2024
Language:
English

Cash transfers and fertility: Evidence from Poland’s Family 500+ Policy

To increase the lowest fertility rate in the European Union in 2015, combat poverty, and invest in children’s human capital, the Polish government launched a pronatalist cash transfer program in 2016. What are the short-term fertility effects of the Family 500+ cash transfer? Which groups of women responded to the cash transfer? Using the Polish Household Budget Survey (2010–2018), I estimate linear probability regression models to identify the effect of the cash transfer on the probability of a birth as a function of a woman’s cash transfer eligibility, including heterogeneous effects by age, income, and education.

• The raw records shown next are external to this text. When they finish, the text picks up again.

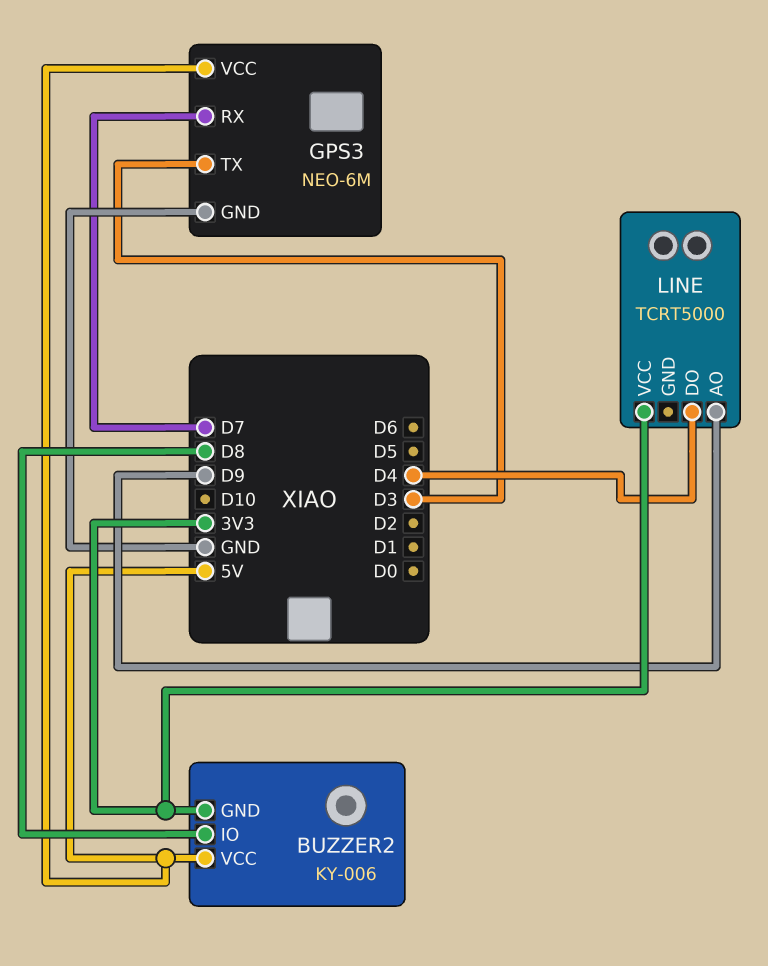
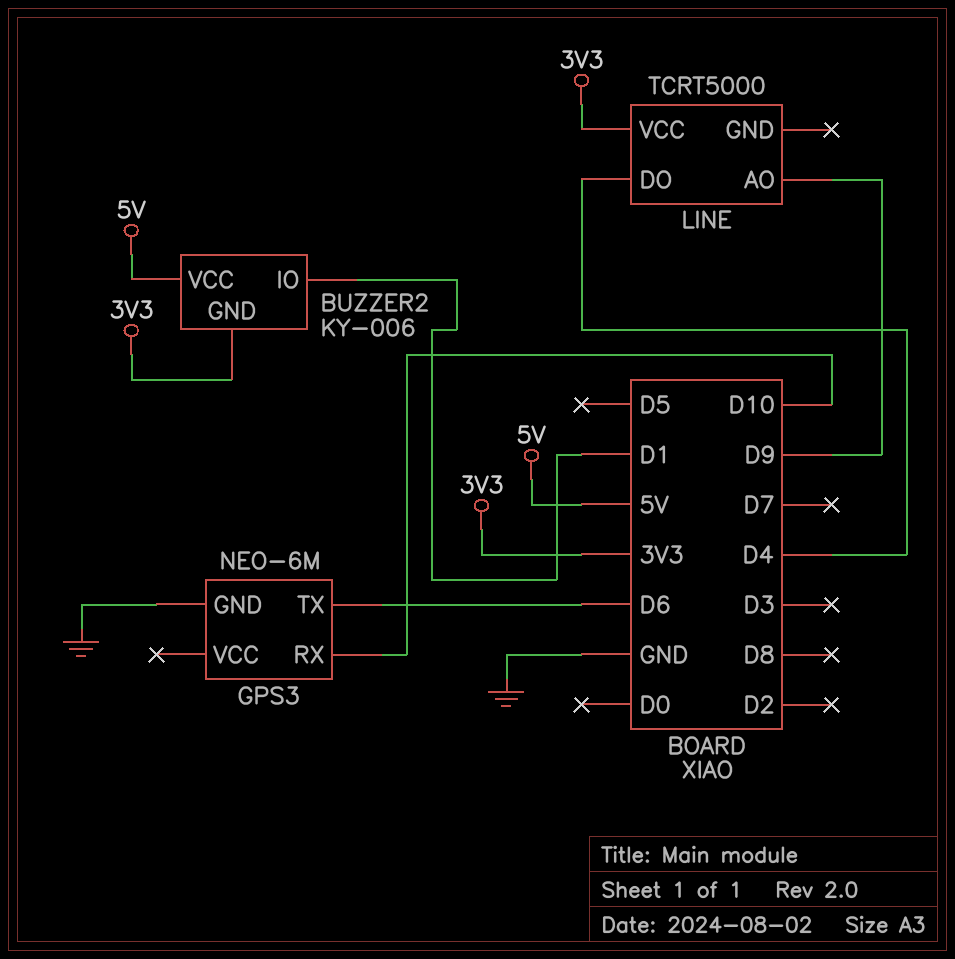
BUZZER2 pin IO: D8 -> D1
GPS3 pin RX: D7 -> D10
GPS3 pin TX: D3 -> D6
GPS3 pin VCC: 5V -> none

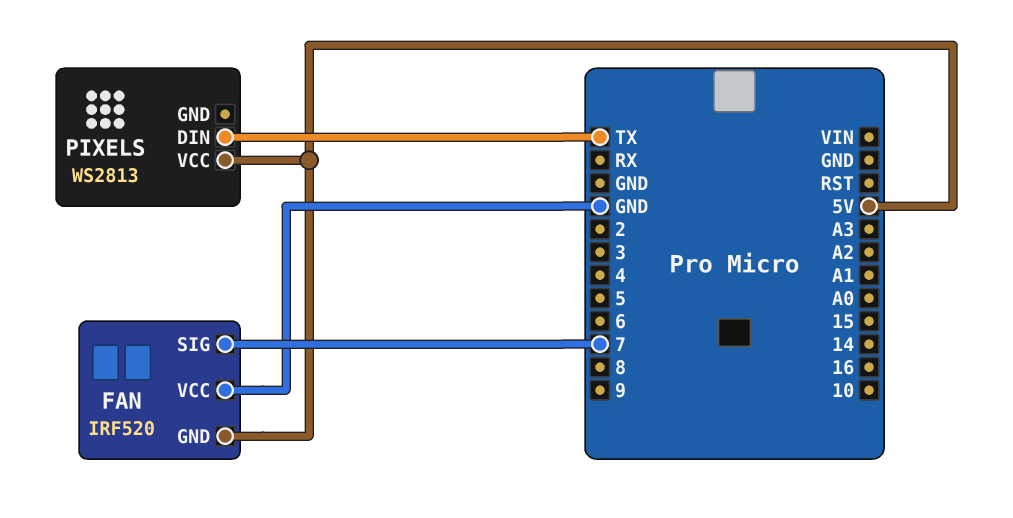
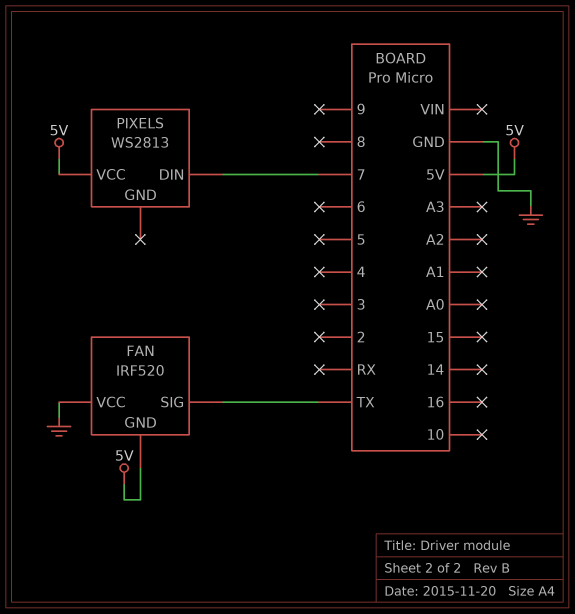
FAN pin SIG: 7 -> TX
PIXELS pin DIN: TX -> 7

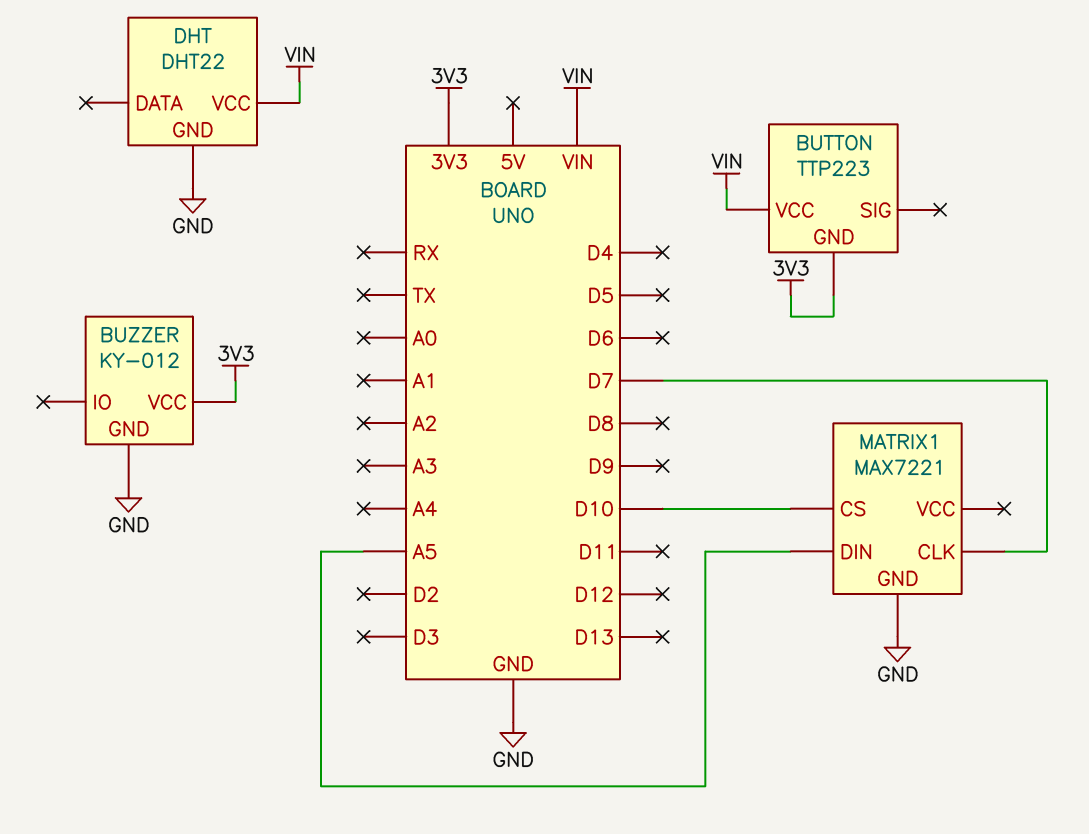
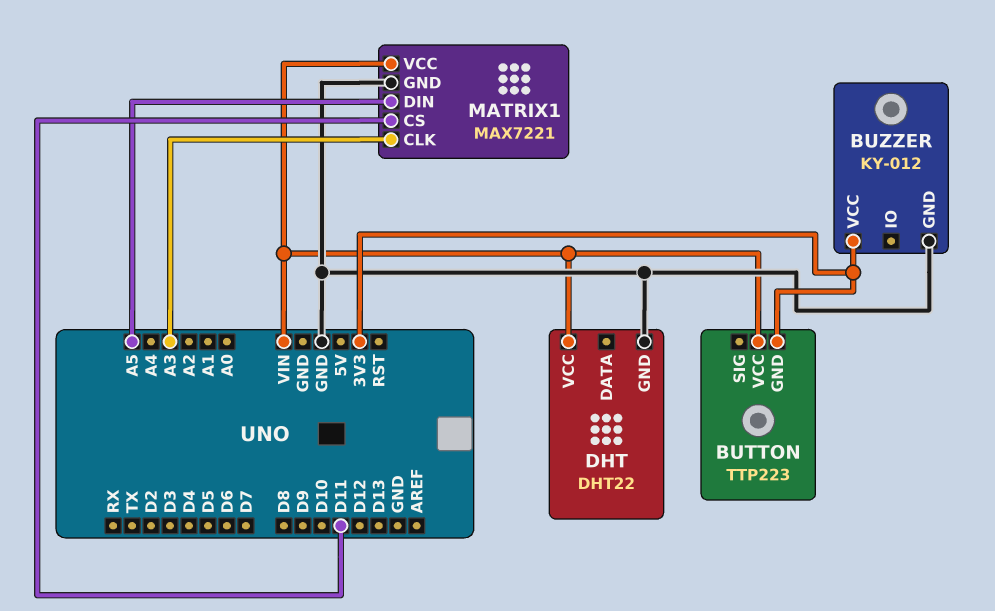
MATRIX1 pin CLK: D7 -> A3
MATRIX1 pin CS: D10 -> D11
MATRIX1 pin VCC: none -> VIN

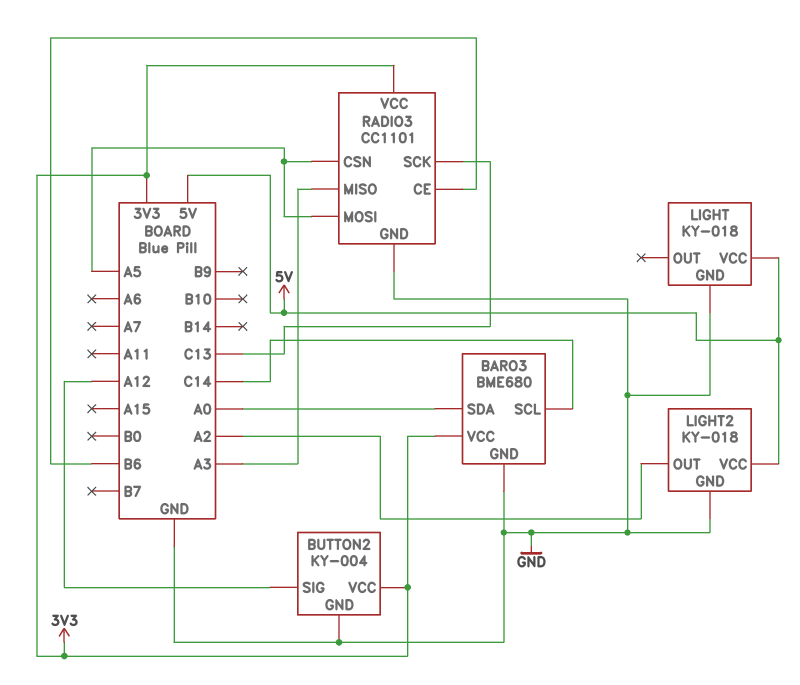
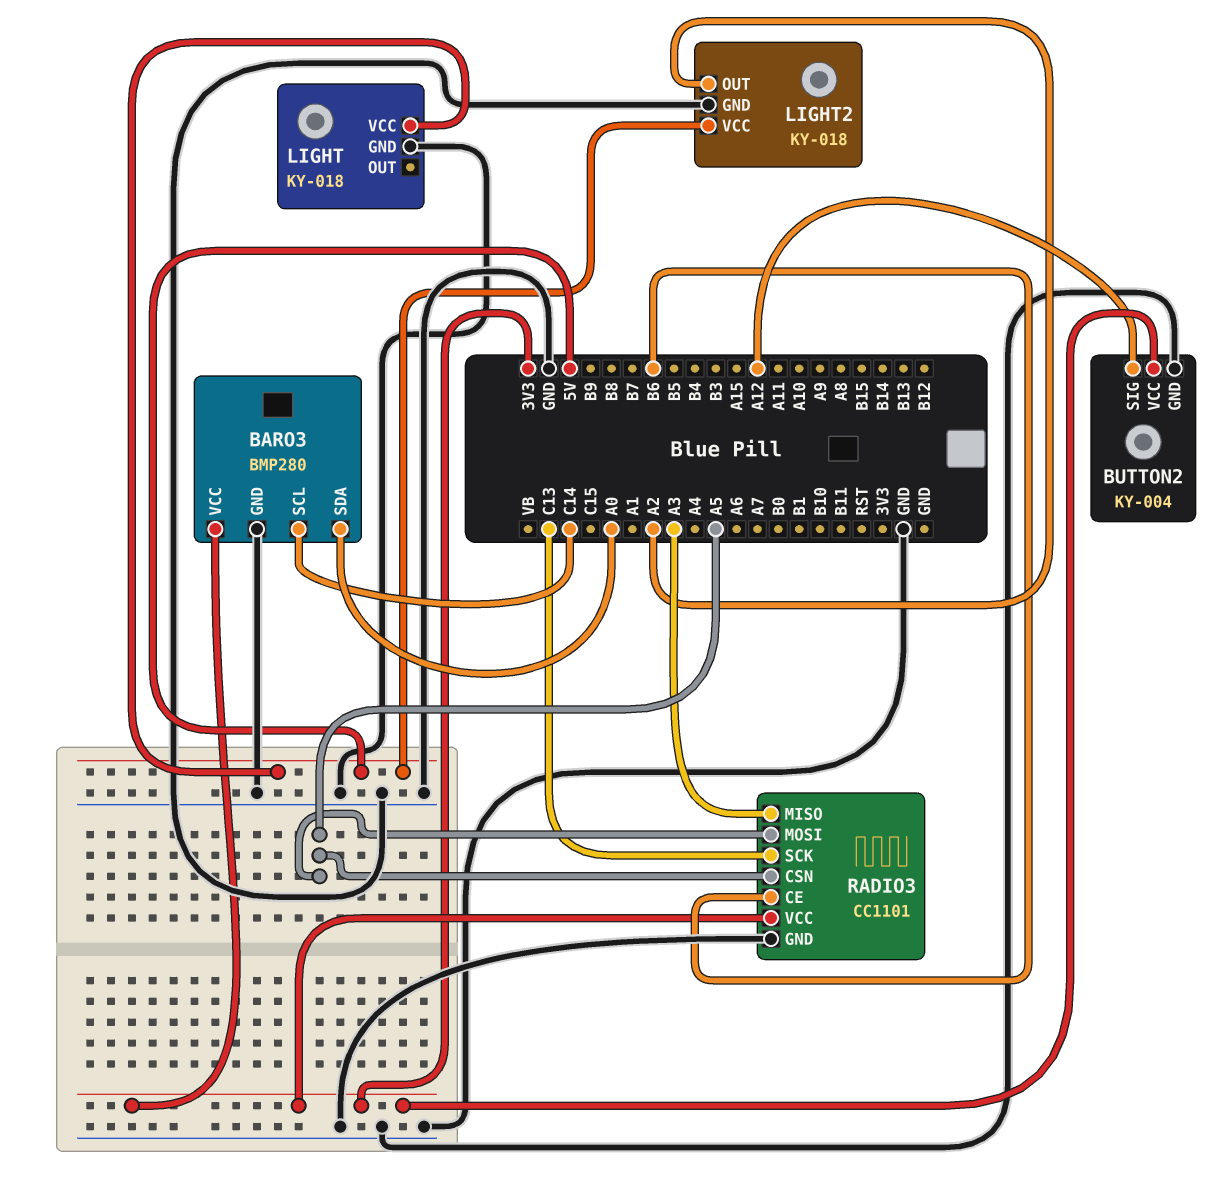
BARO3: BME680 -> BMP280

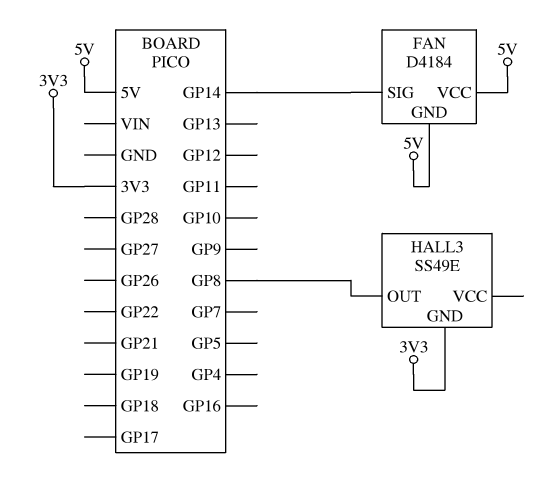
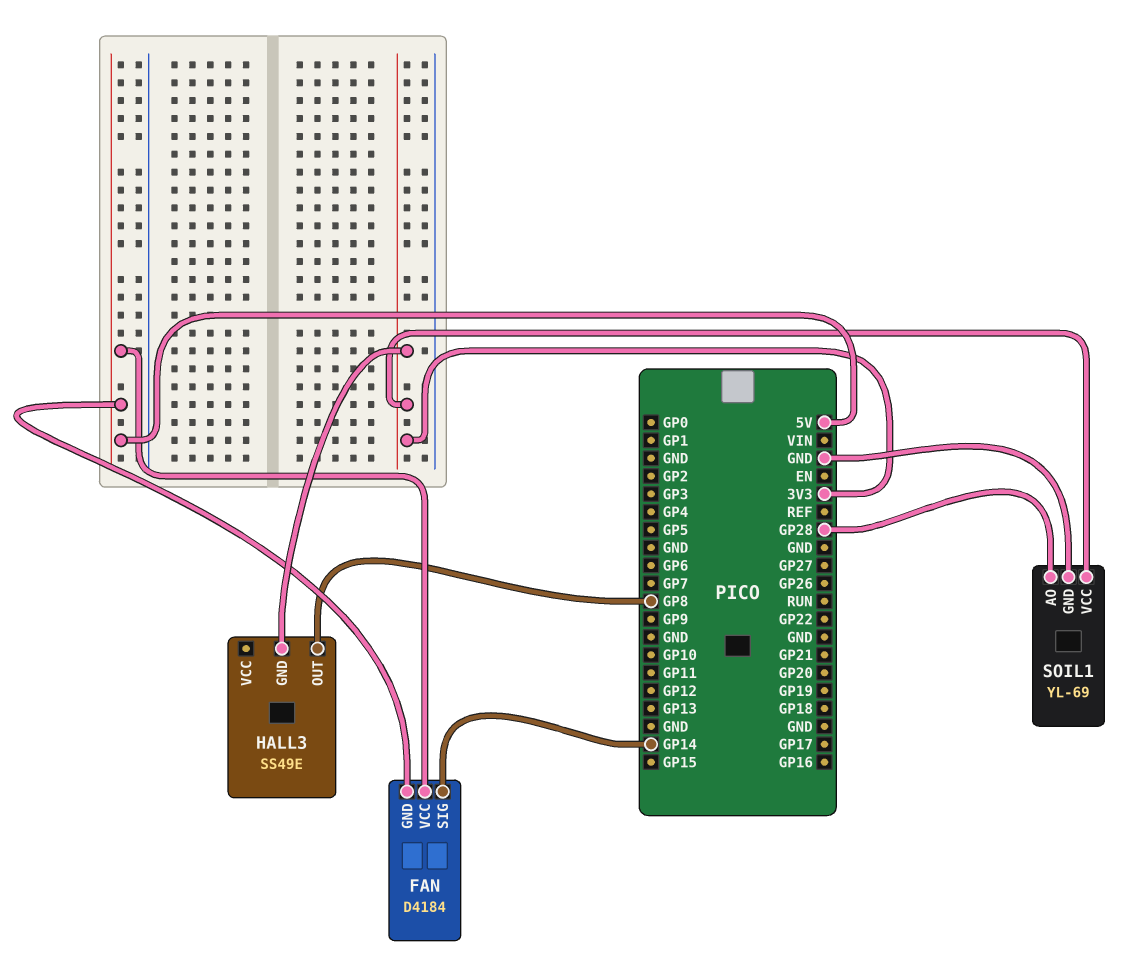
SOIL1: none -> YL-69
SOIL1 pin AO: none -> GP28
SOIL1 pin GND: none -> GND
SOIL1 pin VCC: none -> 3V3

In the short term, the cash transfer is associated with an increased annual probability of overall births by 1.5 percentage points. Heterogeneity analyses reveal the cash transfer is associated with increased fertility for women aged 31–40 (0.7 to 1.8 percentage points), in contrast to decreased fertility for women aged 21–30 (2.2 to 2.6 percentage points) and women with higher household incomes (1 percentage point). This analysis provides mixed evidence on the short-term efficacy of the cash transfer on fertility. Some demographic groups are more sensitive to the additional income, suggesting that the economic and social barriers to fertility are not equally distributed in the Polish population.